Text section |

Keywords

These keywords were added by machine and not by the authors. This process is experimental and the keywords may be updated as the learning algorithm improves.

1 Introduction

In recent years, huge datasets (e.g., ImageNet [8], YFCC100M [12]) were introduced fostering research for many computer vision tasks. In particular, such datasets are a prerequisite for the training of deep learning systems. However, estimating automatically the capturing time of (historical) photos has been rarely addressed yet and existing benchmark datasets do not contain enough images captured before 2000. But date estimation is an interesting and challenging task for historians, archivists, and even for sorting (digitized) personal photo collections chronologically. Existing approaches either rely on datasets solely containing historical color images [1, 6, 7] or focus on specific concepts like cities [10], cars [4], persons [2, 9], or historical documents [3, 5] and are therefore unable to learn the temporal differences of the broad variety of motives. For this reason, a huge dataset covering all kinds of concepts is necessary, which additionally enables the training of convolutional neural networks.

Dataset entries:
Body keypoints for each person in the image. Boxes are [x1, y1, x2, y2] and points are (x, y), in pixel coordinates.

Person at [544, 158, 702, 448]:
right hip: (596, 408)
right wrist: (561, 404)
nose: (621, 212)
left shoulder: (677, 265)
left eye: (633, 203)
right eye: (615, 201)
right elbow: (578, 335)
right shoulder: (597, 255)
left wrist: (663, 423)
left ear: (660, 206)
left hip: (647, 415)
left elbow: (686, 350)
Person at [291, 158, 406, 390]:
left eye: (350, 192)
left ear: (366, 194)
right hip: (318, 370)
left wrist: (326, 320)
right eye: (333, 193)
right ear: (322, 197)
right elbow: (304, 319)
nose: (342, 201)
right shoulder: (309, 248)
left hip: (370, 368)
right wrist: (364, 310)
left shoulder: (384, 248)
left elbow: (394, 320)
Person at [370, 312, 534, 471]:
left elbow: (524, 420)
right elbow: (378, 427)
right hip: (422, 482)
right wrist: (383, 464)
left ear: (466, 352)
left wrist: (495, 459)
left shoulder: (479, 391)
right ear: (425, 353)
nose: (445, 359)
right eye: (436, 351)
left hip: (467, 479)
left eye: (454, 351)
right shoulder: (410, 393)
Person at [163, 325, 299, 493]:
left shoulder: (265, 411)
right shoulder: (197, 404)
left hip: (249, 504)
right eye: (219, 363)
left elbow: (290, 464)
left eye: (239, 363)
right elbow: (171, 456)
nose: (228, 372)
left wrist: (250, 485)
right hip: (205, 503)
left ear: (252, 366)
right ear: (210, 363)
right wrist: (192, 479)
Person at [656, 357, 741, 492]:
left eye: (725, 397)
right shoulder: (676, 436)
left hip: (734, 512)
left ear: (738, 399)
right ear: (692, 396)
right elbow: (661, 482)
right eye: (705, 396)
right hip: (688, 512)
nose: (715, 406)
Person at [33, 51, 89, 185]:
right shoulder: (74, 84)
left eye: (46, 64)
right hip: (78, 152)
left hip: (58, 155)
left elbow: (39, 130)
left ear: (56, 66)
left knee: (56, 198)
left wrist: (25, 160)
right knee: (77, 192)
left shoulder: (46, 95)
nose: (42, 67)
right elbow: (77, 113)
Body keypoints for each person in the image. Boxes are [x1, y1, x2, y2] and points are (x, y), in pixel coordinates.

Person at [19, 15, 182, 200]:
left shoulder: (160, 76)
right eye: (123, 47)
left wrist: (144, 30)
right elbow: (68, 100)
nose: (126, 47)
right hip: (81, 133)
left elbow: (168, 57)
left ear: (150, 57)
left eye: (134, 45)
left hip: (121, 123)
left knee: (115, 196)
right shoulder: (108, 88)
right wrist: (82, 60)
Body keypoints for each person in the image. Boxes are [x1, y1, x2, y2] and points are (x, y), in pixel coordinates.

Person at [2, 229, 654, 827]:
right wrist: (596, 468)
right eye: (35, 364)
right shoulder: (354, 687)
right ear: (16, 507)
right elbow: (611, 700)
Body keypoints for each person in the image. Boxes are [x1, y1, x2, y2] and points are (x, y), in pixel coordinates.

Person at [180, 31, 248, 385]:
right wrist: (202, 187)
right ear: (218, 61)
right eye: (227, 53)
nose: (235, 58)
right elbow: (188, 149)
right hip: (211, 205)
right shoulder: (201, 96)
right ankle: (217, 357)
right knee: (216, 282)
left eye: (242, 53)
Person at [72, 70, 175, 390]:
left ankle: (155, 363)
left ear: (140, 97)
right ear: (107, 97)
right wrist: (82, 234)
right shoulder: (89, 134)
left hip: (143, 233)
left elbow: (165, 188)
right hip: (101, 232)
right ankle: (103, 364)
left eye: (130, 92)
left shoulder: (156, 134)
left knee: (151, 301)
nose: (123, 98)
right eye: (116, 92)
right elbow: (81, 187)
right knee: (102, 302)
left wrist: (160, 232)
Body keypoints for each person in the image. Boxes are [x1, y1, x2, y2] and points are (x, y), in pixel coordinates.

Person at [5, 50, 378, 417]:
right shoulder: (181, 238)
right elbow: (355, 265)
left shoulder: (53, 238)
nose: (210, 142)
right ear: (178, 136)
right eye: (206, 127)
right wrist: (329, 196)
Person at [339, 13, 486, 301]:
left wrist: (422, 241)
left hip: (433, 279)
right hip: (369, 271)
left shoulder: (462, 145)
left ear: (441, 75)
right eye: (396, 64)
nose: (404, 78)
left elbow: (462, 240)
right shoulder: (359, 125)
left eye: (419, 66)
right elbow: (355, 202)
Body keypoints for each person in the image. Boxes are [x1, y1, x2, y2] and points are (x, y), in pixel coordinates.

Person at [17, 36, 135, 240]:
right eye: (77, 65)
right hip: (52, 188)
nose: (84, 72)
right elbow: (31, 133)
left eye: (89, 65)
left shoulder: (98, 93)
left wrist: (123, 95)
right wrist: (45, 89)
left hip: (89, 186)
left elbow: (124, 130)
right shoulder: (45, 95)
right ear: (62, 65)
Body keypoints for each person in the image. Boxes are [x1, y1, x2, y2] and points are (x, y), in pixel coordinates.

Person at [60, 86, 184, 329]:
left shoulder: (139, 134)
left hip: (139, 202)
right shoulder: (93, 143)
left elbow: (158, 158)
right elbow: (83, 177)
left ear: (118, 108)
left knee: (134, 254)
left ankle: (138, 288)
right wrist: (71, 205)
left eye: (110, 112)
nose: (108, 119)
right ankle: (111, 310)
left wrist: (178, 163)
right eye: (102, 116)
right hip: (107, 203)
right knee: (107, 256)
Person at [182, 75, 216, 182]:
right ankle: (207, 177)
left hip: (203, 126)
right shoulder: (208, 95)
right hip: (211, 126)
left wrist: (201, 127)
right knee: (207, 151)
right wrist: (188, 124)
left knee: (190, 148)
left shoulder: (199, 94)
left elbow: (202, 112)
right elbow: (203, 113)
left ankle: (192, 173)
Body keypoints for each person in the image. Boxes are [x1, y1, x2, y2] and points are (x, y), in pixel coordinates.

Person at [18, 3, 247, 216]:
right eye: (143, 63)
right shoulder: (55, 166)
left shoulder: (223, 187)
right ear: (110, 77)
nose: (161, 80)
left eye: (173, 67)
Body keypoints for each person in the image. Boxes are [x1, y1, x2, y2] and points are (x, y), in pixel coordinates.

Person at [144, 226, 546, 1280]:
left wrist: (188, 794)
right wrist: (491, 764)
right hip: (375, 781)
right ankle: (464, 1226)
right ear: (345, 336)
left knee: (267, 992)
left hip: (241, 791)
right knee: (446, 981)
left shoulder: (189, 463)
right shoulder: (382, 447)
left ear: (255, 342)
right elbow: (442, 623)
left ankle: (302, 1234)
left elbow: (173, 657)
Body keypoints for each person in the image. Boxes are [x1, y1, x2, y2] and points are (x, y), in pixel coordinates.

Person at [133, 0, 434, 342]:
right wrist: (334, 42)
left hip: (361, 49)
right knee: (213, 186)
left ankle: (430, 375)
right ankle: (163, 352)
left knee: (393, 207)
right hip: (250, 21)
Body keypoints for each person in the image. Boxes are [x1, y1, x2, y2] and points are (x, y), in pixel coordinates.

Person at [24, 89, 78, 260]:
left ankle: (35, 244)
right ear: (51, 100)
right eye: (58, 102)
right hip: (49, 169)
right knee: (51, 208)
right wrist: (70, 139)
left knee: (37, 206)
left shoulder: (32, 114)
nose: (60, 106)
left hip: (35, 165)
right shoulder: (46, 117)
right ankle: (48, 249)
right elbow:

Task A | Which two huge datasets does the introduction on photo date estimation give as examples of those introduced in recent years?
Task B | Carry on the introduction on estimating when photos were taken, starting right after its last sentence.

Expected output A | ImageNet and YFCC100M.

Expected output B |
Fig. 1.
figure 1

Some example images from the Date Estimation in the Wild dataset.

In this paper, we introduce a novel dataset Date Estimation in the Wild and make it publicly available to support further research. In contrast to existing datasets, it contains more than one million Flickr images captured in the period from 1930 to 1999. As shown in Fig. 1, the dataset covers a broad range of domains, e.g., city scenes, family photos, nature, and historical events. Two baseline approaches are proposed based on a deep convolutional neural network (GoogLeNet [11]) treating the task of dating images as a classification and regression problem, respectively. Experimental results show the feasibility of the suggested approaches which are superior to annotations of untrained humans.

The remainder of the paper is organized as follows. Section 2 reviews related work on dating historical images. Section 3 introduces the Date Estimation in the Wild dataset as well as the baseline approaches in detail. The experimental setup and results are presented in Sect. 4 along with a comparison to human annotation performance. Section 5 concludes the paper.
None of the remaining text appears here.